Manufacturing Line

Spiritual Total Quality Management

posted in: Inspiration | 0

Manufacturing LineA revolution in the quality of manufactured goods happened in the 1980s with the advent of Total Quality Management (TQM).  The idea was simple.  Companies could continuously improve the quality of the products they produced by observing their process and the products being produced, finding mistakes and imperfections, and then altering the process to address the mistake and remove the imperfection in the product moving forward.

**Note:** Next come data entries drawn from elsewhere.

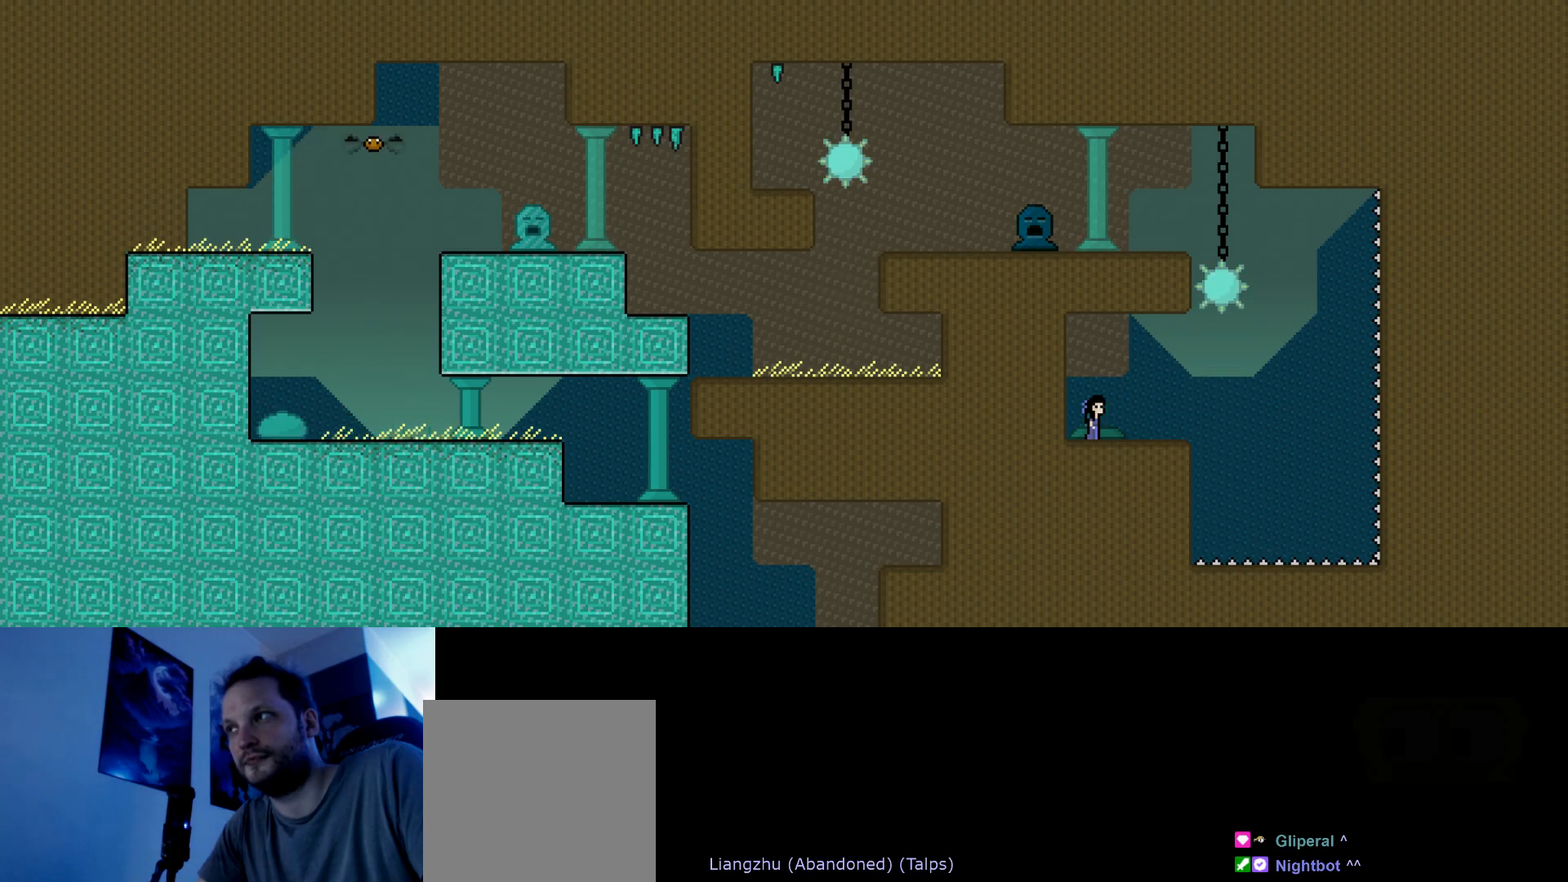
{"keys": [], "events": []}
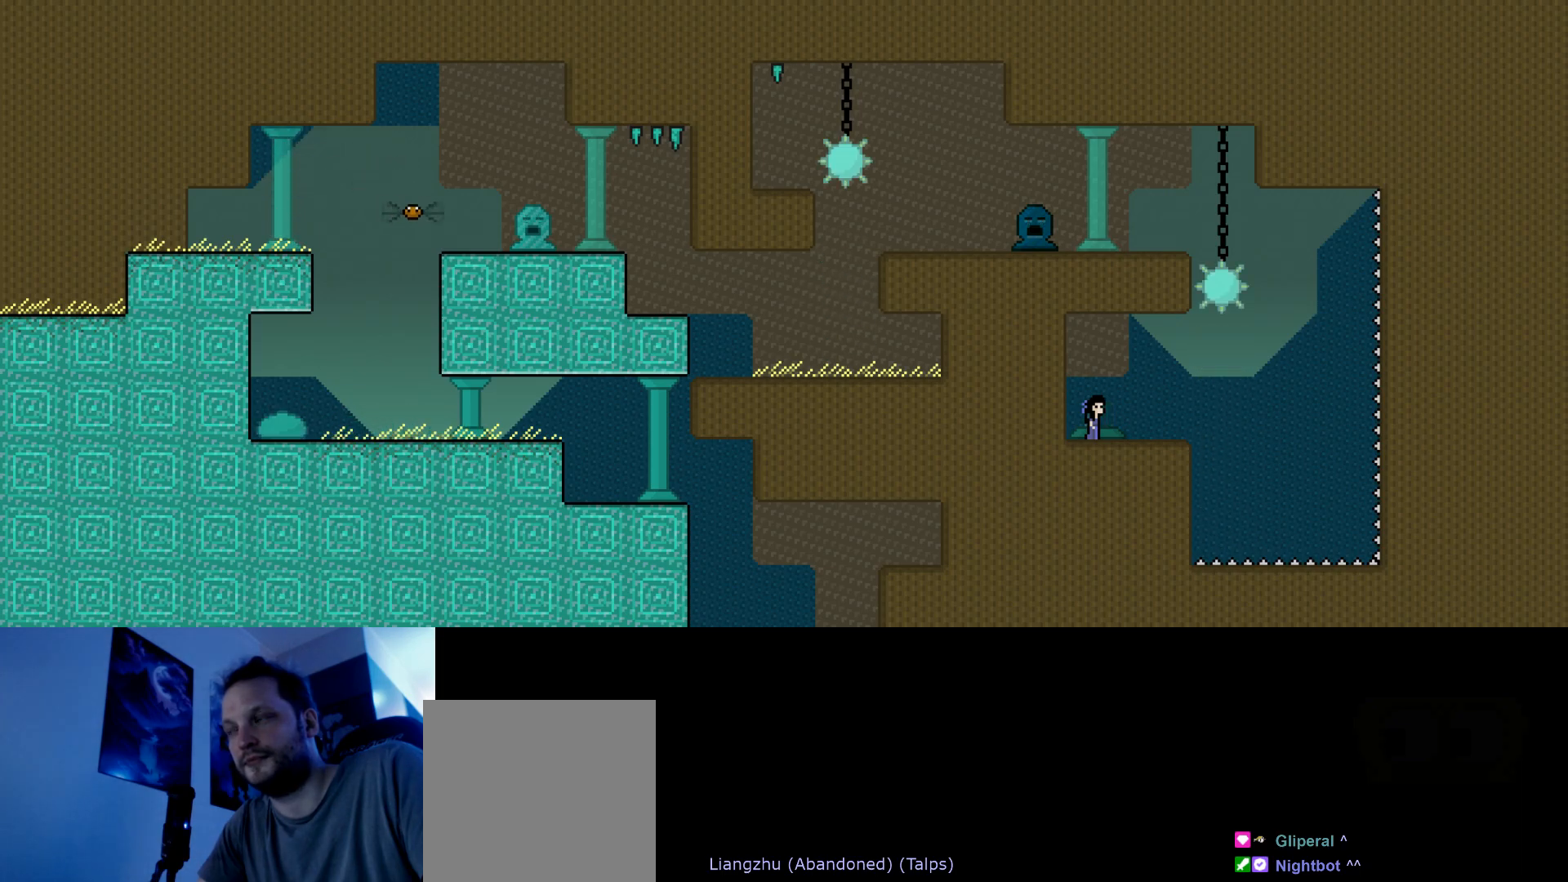
{"keys": ["right"], "events": [[450, "right", "down"]]}
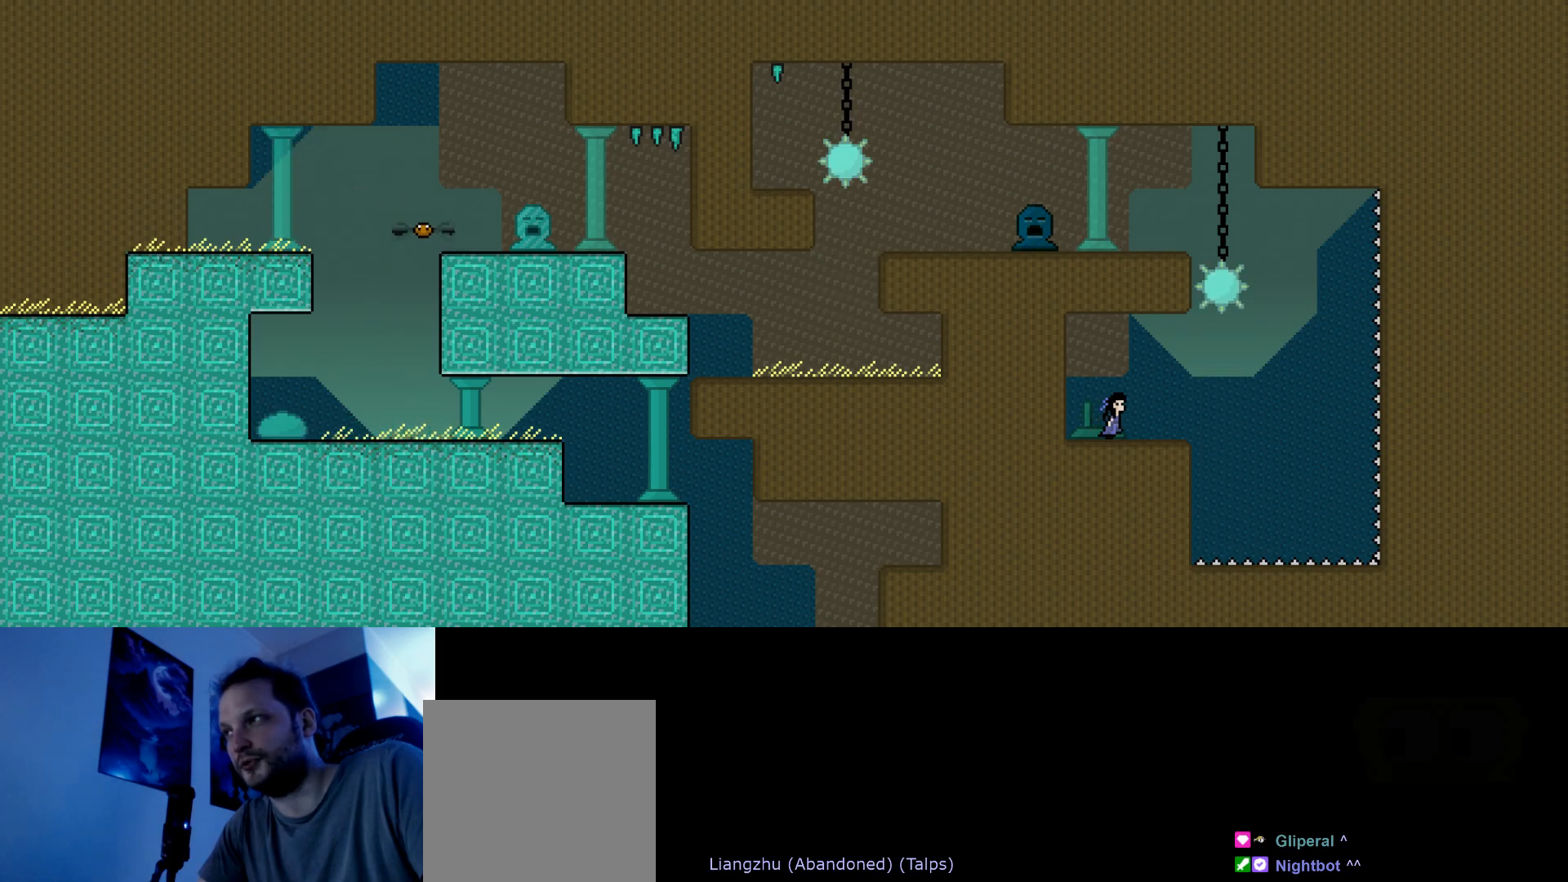
{"keys": [], "events": [[200, "s", "down"], [433, "right", "up"], [450, "s", "up"]]}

This dedication to continuous improvement and focus on quality as the desired and achievable outcome at every level of an organization from senior leadership down to folks working on the line gave companies a striking competitive advantage over those who had a more lackadaisical approach to delivering high quality products and services for their customers.

The fact is, in the modern business environment, there is an expectation on the part of customers that companies will continue to improve their delivery of goods and services with each iteration, version, and generation of an offering.  So, for instance, it is common for people to wait for the next version of their favorite smart phone to be released before purchasing it because the assumption is that it will be better than the current generation available in the market.

So, if practices like Total Quality Management, Lean Manufacturing, and Six Sigma are so successful in business, is there something to be learned and applied in your every day personal life?

If you look at how the human brain works, it’s very similar to a manufacturing plant in several key respects. Although, of course, instead of manufacturing widgets, your brain manufactures decisions, insights, actions, and understandings.

Similar to a plant assembling automobiles or any other complex product, your brain works by starting with simple components and then compiles them into sub-assemblies, and then combines those into assemblies, and then finally collects those into a final assembly as a finished good.  Each combination of parts is treated as a component part for a later step in the process, and any flaw introduced earlier in the process will be embedded in the final result.

The human brain stores information and decisions like assemblies for later use.  If you watch a toddler learning to climb stairs, drink from a glass, or use silverware for the first time it is very apparent that the common assemblies adults have readily available to hand are not yet in their inventory.  And so, as they work to train their systems to operate in a specific way to achieve a specific result it takes a great deal of concentration, focus, and attention to assimilate all of the new information and experiences that will allow them to create the basic assemblies of “lift glass to mouth and pour” or “balance and step” or “lift and balance and rotate and align and place spoon with food intact in mouth”.

It is the same with the learning process around any decision — the brain uses pre-built assemblies of knowledge and experience to simplify information processing and achieve more complex decisions in a more robust and simple fashion.  Every time you make a decision you are storing information that your brain will use in making future decisions along with metadata about the success or failure you experience as a result of that decision.

So, if you were to apply Total Quality Management principles to your personal decision making you would have to adopt a similar approach to what companies use in pursuit of continuous improvement of the results they achieve in producing the products you use every day:

  1. Quality is defined by customer experience.
  2. Everyone in the organization has responsibility for quality improvement.
  3. Increasing quality is the direct result of systematic analysis and improvement of processes.
  4. Quality improvement is a continuous iteration of improving the process of work completed.

You might restate these principles in the context of your own decision making as:

  1. Quality is defined by the results you achieve as experienced by yourself and others.
  2. You have to own your decisions and take responsibility for their results in order to improve them.
  3. You have to be open, accurate, authentic, objective, and honest with yourself in evaluating your decision making processes and address the root cause and patterns of choices you make, not just single decisions.
  4. Quality decision making is a continuous pursuit, a lifestyle, and a walk of faith — not a one time event.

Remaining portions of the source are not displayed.